Sunday, April 30, 2017
Airports and That Perennial Question
I'm sure many people have questions nibbling at their mind as they rocket through airport terminals on their way to their departure gate. Perhaps travelers are wondering whether their flight will leave on time. Or whether the plane is fully booked. Some may be eyeing fellow passengers with suspicion or doubt, replaying in their mind every bad news day from sixties-style Cuban hijackings to the more-realistic horrors of our own century's rocky start.
Mine aren't at all like those questions.
When I walk through airports—as I just did the other day, leaving from Newark, New Jersey, on my way home to California—I get overwhelmed by the sheer mass of humanity. Everyone, coming and going, represents a life pathway from a different town, a different generation, a different heritage. But just as much as they are different, they can also be startlingly more alike than we'd ever expect. The strangers we pass in airports—or any large gathering place, for that matter—could be the very kids we once grew up with in our hometown. Or fellow students from our alma mater.
Even more than that—assuming we'd actually know the folks from our hometown, needing only to be re-introduced (should we have taken the time to stop and talk in that bustling terminal)—the people we rush by in airports could be the third cousins we've never met. The ones who know quite well just what became of our brick-wall second great grandmother, or who got the one remaining photograph of the woman. Or knew what her maiden name was.
But we rush by, never knowing whom we've just passed, or what opportunity we've just missed.
DNA testing companies are like those airports. While we could have the potential to match up with those strangers who really are family, there are some delimiting factors represented by those airports. We're all flying into New York City, for instance—only some of us fly into Newark, while others choose to land in LaGuardia. Still others end up at JFK International. It's pretty elementary to understand that, even if I and that mystery cousin choose to fly the same airlines, if each of us lands at a different airport, our paths will never cross.
Granted, we all have tickets issued to us, identifying us and linking us to vital details such as address, phone number, or credit card account. Within the isolated universe of our own airlines of choice, someone can sort through the myriad data to pinpoint our needle in the information haystack. We can be confirmed to be, say, a Southwest passenger arriving at gate fifteen at Newark airport at noon on April 30.
Just so, DNA companies can identify certain information about their customers—enough, even, to match us up to other "passengers" on the flight from, say, Germany, as opposed to the flight from Ghana. Our selected company can tell us even more than that about others having similar "flights" from our ancestral heritage and lands. But they can't tell us about passengers on other flights from other companies. To know that, we'd have to access the ability to sort data from another proprietary source.
In my case, with my mind always wondering if I'll cross paths with a distant cousin who can join me in puzzling over our mutual ancestry, I've made the choice to travel from all of the three "airports" currently available to me. I've already "flown" from Family Tree DNA and from AncestryDNA. Soon, I'll have my ticket validated at 23andMe, as well. And, as other companies emerge to compete in the field, I'll likely try them, as well.

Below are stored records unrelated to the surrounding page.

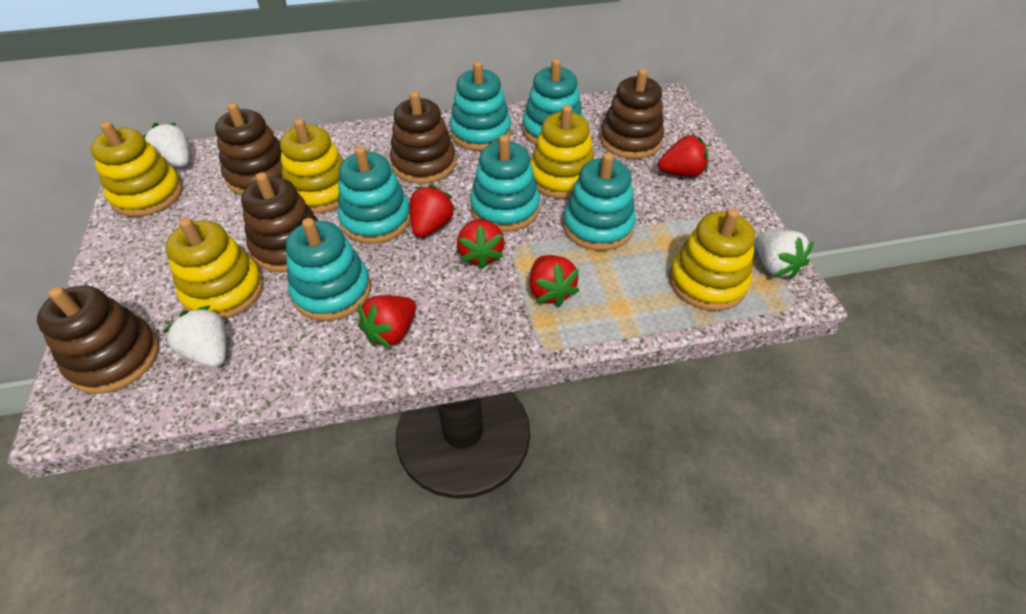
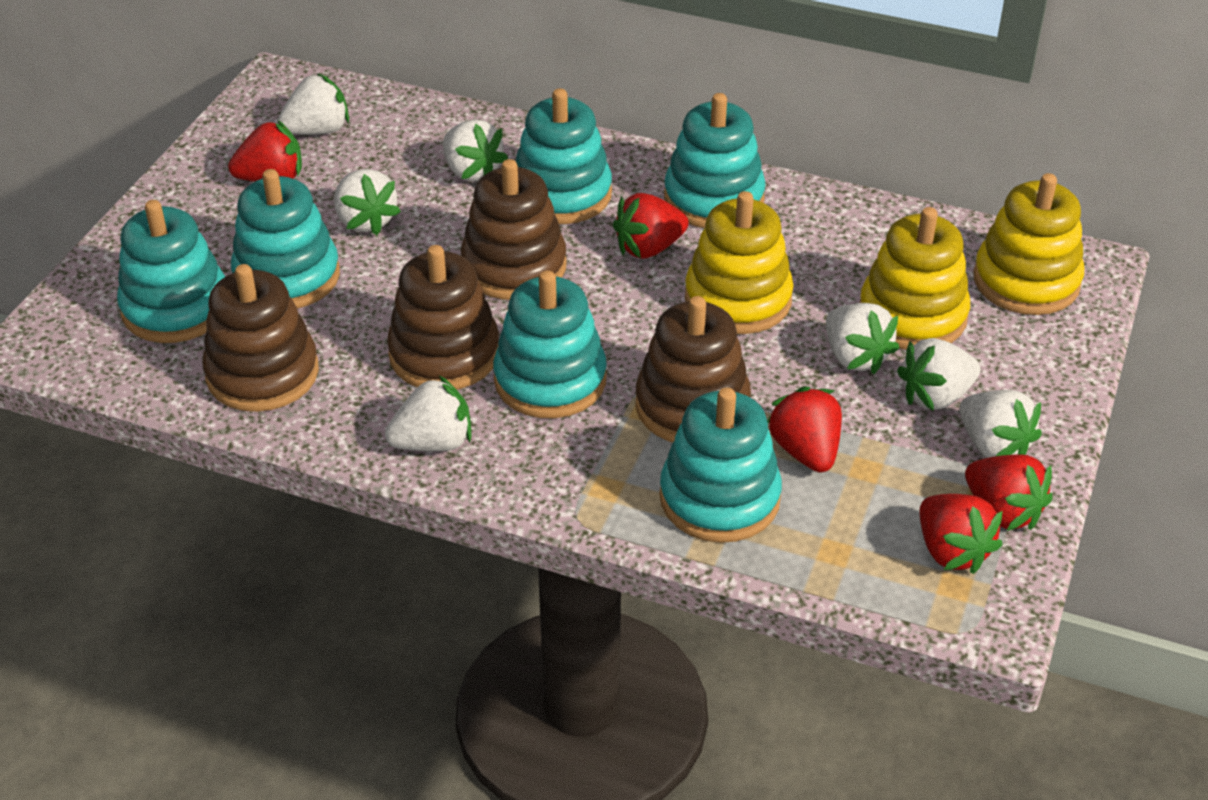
brown stacking toy: 5 -> 4
white strawberry: 3 -> 7
yellow stacking toy: 5 -> 3

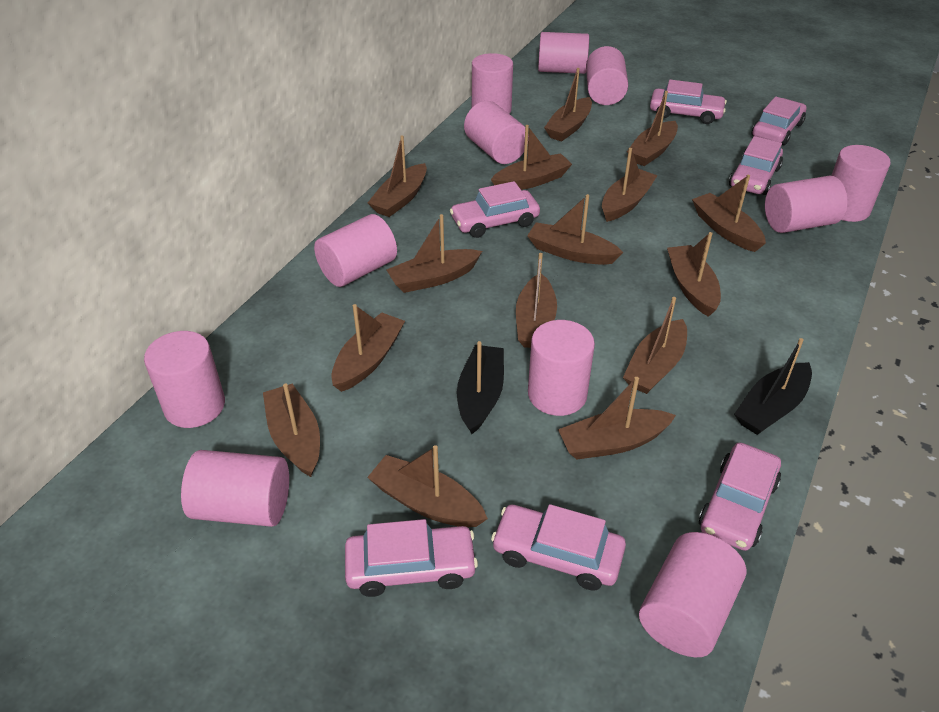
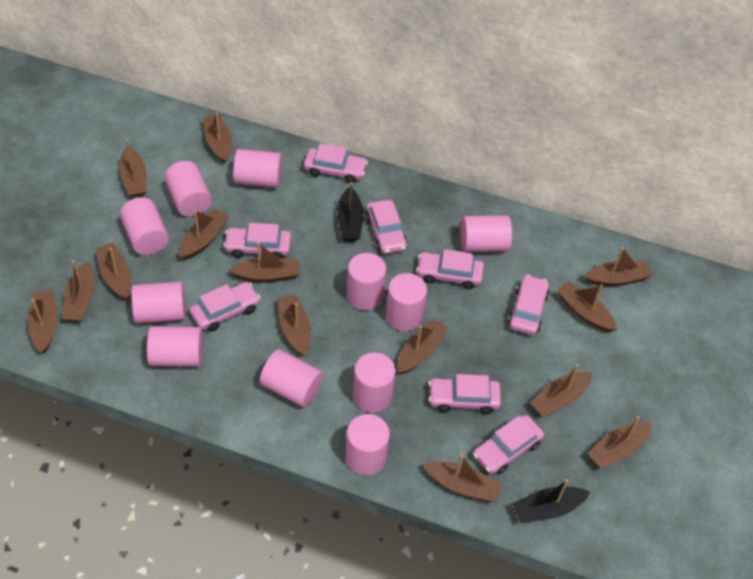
brown boat: 15 -> 14
pink car: 7 -> 8

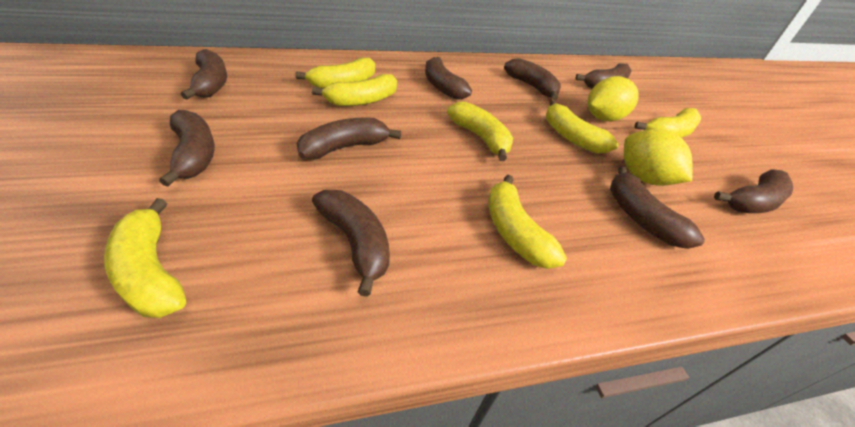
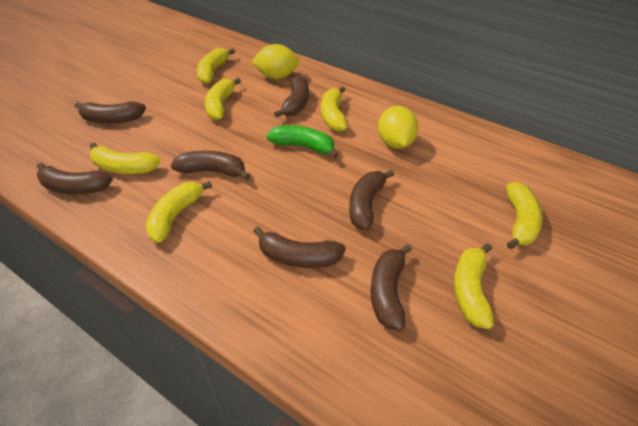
brown banana: 9 -> 7
green banana: 0 -> 1

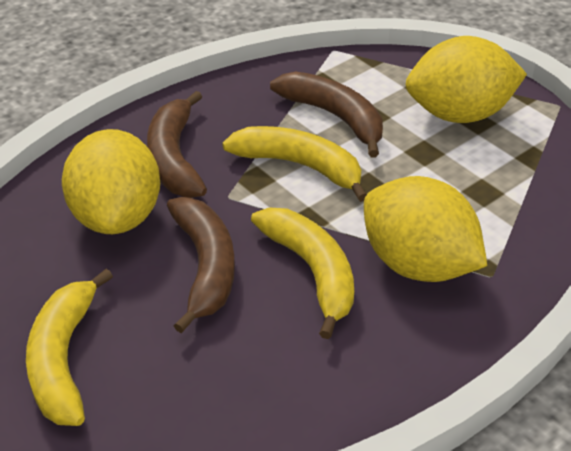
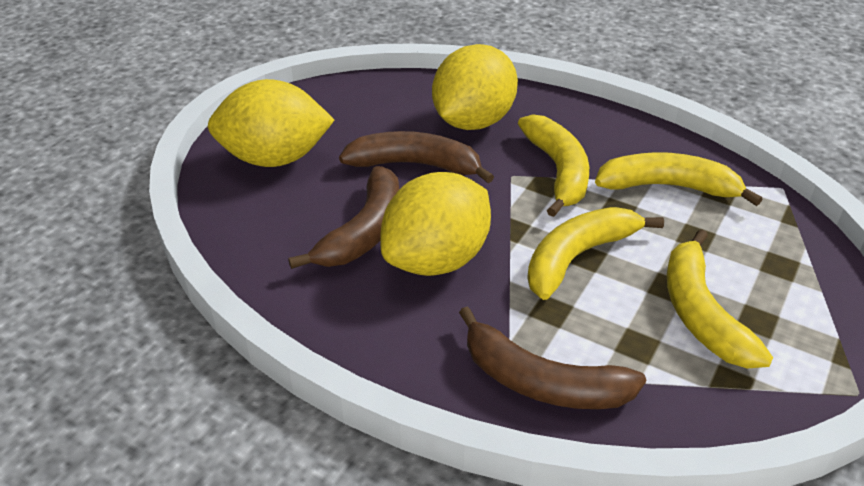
yellow banana: 3 -> 4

A genealogist's mind must have been developed to seek pathways of connection between people. I'm constantly wondering how I connect with others, and what the degree of relationship might be; walking through airport terminals revs up that tendency in me. DNA testing is one way that helps identify some of those links. Innovative cousin-matching apps like the Wall of Ancestors launched for the Ontario Genealogical Society conference this June in Ottawa naturally catch my eye, and make me hope other organizations develop ingenious ways to find connections, as well.
Someday, there will be more apps available to help find those interpersonal connections. "We're Related," though sometimes maligned, is one attempt to satisfy that very question. We want to peer through the invisible connections and make visible the ties that, sometime in our past, could be said to bind us together.
Jacque. that's very interesting way to think of our connections. Perhaps we should stand at baggage claim with a sign: a diagram of our DNA & the question, Are we related?
ReplyDeleteColleen, you make me smile! I love it!